BERLIN – Exakt 709 Abgeordnete werden dem neuen Bundestag angehören. Das ist der größte Bundestag in der Geschichte der Bundesrepublik. Der bisherige Rekord lag bei 672 Mandaten im Jahr 1994. Es gilt auch als größtes Parlament westlicher Demokratien. Zuletzt waren 631 Abgeordnete im Bundestag vertreten. Für Kritiker ist fraglich, ob das Volk nun besser repräsentiert wird. Weit teurer werde es allemal, aber nicht unbedingt effizienter, heißt es.
Dies ist Folge des Wahlrechts von 2013 – durch Überhangund Ausgleichsmandate. Überhangmandate entstehen, wenn eine Partei in einem Bundesland mehr Direktmandate erringt als ihr nach ihrem Zweitstimmen-Anteil eigentlich zustehen. Dies trifft diesmal vor allem bei der CSU zu. Diese ungleiche Chancenverteilung wird durch Ausgleichsmandate kompensiert. Das Problem war bekannt, eine Wahlrechtsreform aber scheiterte.

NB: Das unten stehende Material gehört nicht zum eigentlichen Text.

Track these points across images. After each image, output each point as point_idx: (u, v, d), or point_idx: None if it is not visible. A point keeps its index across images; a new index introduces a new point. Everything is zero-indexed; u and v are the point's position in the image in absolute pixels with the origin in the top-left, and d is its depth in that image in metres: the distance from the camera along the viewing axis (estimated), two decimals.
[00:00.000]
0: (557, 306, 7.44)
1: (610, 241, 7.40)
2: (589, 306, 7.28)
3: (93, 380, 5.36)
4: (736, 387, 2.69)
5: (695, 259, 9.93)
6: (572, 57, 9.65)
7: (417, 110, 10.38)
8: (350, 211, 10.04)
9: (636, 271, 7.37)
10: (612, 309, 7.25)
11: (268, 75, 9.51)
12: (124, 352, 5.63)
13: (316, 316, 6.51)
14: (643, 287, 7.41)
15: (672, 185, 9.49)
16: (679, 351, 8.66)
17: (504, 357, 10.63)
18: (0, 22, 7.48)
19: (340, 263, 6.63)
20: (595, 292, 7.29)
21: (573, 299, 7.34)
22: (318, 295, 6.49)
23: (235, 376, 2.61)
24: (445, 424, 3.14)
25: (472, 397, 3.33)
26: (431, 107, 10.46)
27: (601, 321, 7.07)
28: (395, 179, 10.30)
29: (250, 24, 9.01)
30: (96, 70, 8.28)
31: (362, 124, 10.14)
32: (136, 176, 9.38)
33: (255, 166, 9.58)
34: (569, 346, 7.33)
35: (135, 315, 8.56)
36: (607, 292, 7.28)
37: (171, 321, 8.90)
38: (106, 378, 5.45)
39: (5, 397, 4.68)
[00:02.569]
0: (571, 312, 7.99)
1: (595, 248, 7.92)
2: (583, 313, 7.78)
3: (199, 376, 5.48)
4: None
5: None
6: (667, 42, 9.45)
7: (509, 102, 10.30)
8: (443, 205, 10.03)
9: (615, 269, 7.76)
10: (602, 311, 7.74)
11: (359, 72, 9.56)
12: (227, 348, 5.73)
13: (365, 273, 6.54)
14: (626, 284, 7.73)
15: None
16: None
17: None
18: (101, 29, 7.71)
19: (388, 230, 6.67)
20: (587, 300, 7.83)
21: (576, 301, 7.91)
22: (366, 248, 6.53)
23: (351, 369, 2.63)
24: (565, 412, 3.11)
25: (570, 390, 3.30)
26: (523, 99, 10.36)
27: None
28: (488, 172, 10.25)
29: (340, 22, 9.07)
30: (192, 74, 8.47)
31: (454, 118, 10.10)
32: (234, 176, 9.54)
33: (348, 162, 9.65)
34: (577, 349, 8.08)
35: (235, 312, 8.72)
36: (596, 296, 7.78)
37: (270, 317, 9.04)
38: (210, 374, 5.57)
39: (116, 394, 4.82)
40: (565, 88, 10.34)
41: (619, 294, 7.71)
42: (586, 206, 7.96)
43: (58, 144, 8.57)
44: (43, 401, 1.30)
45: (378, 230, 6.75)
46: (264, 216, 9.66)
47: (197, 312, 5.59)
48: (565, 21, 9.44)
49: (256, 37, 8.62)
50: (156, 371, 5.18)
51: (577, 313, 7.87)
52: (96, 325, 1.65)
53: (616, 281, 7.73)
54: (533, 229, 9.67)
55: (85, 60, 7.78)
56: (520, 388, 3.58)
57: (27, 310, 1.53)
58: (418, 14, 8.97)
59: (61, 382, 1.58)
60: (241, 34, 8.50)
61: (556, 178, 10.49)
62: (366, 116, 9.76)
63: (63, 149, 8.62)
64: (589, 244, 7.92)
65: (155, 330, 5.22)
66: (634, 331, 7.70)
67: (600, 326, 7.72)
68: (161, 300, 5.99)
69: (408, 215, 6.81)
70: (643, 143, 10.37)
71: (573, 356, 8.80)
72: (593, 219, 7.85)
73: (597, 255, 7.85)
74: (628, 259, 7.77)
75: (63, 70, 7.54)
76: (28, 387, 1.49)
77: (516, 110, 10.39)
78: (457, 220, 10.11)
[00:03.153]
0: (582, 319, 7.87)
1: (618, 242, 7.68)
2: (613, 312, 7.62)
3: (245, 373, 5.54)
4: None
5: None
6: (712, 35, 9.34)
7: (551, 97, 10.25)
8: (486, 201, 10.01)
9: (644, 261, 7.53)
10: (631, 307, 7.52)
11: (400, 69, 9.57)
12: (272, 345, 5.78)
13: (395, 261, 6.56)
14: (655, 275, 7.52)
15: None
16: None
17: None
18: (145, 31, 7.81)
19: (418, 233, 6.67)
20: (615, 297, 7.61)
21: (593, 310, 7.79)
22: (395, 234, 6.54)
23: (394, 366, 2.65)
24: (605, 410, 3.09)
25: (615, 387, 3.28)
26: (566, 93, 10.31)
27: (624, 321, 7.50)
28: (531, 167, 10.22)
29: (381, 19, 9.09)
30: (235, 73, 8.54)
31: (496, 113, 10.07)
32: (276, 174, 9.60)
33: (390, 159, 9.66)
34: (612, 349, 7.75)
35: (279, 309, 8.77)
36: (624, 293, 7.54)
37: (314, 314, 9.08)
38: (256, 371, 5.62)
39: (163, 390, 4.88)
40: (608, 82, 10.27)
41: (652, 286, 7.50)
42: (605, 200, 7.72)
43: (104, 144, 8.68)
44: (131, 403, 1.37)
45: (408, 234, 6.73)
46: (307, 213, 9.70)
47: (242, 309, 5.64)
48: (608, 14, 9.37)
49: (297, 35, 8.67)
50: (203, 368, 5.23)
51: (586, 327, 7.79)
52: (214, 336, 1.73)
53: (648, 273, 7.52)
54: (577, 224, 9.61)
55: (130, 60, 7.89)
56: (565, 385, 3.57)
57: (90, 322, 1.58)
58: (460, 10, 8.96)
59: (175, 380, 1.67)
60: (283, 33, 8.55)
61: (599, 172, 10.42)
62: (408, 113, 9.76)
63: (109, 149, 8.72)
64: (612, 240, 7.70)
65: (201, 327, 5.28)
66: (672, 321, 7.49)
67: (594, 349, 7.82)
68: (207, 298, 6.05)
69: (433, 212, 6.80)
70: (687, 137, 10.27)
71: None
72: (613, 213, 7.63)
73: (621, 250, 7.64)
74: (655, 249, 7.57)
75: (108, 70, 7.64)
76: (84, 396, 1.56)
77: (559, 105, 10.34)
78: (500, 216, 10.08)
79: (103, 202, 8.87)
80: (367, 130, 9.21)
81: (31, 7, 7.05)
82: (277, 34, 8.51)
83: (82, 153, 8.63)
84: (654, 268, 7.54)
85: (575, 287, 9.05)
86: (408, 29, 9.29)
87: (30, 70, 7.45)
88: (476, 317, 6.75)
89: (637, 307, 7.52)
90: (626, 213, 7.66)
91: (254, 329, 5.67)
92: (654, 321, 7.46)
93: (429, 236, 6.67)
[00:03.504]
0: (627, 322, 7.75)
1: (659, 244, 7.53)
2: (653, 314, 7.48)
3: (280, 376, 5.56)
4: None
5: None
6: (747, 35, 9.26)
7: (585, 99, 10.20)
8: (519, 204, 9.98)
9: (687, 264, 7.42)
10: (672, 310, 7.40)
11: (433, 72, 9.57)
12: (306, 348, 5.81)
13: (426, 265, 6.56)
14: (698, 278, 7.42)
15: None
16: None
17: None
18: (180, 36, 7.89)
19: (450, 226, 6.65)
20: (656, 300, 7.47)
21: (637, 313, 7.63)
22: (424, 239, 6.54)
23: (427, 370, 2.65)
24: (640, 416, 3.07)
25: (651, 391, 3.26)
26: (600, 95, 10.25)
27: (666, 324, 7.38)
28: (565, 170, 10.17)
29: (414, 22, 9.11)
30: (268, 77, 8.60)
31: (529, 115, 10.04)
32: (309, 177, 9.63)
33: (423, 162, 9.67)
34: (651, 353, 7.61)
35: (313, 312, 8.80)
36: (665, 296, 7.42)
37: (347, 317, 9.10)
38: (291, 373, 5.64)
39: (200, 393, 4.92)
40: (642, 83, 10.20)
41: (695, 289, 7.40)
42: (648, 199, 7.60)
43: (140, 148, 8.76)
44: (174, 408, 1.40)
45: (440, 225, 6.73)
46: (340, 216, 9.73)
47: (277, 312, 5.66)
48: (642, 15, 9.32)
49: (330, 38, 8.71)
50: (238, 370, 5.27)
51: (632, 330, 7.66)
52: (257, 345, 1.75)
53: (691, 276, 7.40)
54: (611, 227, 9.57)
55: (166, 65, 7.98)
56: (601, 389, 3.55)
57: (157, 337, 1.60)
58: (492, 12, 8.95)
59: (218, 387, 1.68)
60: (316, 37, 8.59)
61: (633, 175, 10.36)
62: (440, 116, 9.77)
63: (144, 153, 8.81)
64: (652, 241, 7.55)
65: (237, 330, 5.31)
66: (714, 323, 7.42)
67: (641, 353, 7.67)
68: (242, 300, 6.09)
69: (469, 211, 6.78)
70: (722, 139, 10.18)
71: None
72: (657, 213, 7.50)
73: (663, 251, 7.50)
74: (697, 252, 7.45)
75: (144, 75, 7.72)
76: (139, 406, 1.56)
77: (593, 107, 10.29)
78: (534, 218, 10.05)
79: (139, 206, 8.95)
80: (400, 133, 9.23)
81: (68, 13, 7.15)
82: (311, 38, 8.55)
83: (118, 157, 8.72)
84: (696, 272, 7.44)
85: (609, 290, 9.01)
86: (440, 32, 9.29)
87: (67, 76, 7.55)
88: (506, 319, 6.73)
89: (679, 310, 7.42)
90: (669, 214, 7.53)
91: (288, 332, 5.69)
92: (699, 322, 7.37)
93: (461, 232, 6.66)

Reicht überhaupt der Platz im Plenarsaal
Ja. Da ist durchaus noch Luft. Schließlich fanden dort auch schon 1260 Wahlleute Platz – zuletzt, als die Bundesversammlung im Februar 2017 den Bundespräsidenten wählte.
Geht es gleich mit den Umbauarbeiten los
Nein. Auf das Startsignal für den Umbau des Plenarsaals, der Büros und der Fraktionsebene müssen die Handwerker noch warten. Davor sind einige politische Entscheidungen zu fällen. „Die Diskussionen darüber, wer wo sitzt, werden in den Fraktionen geführt“, heißt es in der Bundestagsverwaltung. Kurz vor der konstituierenden Sitzung des Bundestags werde der Umbau beginnen. Die ist laut Grundgesetz spätestens am 30. Tag nach der Wahl, also spätestens am 24. Oktober.
Was passiert in der Übergangszeit
Eine wichtige Rolle spielt der Ältestenrat, der aus dem bisherigen Bundestagspräsidenten Norbert Lammert (CDU), seinen Stellvertretern sowie 23 weiteren Abgeordneten besteht. Das Gremium ist dafür zuständig, zwischen den Fraktionen zu vermitteln und die Verteilung etwa der Räume zu regeln. Doch der eigentliche Ältestenrat muss auch erst noch gebildet werden – ebenfalls spätestens 30 Tage nach der Wahl. Solange vermittelt zwischen den Fraktionen ein sogenannter Vor-Ältestenrat.
Und wie könnte die Sitzordnung aussehen
Würde die Fraktion der rechtspopulistischen AfD vom Rednerpult aus gesehen am rechten Rand des Plenarsaals platziert – neben Union und FDP –, würde sie direkt neben der Regierungsbank sitzen. Am linken Rand wiederum würde sie der Linksfraktion deren symbolträchtigen Platz streitig machen. Und der Platz in der Mitte wiederum dürfte unter anderem der SPD nicht passen. Denn die Mitte der Gesellschaft repräsentiert die AfD – aus Sicht der anderen Parteien – eher nicht.
Wo werden die Fraktionen untergebracht
Auch dies müssen die Fraktionen unter sich klären. Bisher reichte dafür die Fraktionsebene im denkmalgeschützten Reichstagsgebäude. In jeder der vier Ecken unter den vier Türmen kam eine Fraktion unter. Jetzt muss auch Platz für AfD und FDP gefunden werden – notfalls sogar für zwei konkurrierende AfDGruppierungen. Es kam schon einmal vorher, dass sich Linke und Grüne einen Fraktionssaal teilen mussten. Aber diesmal ist die Sache wohl komplizierter.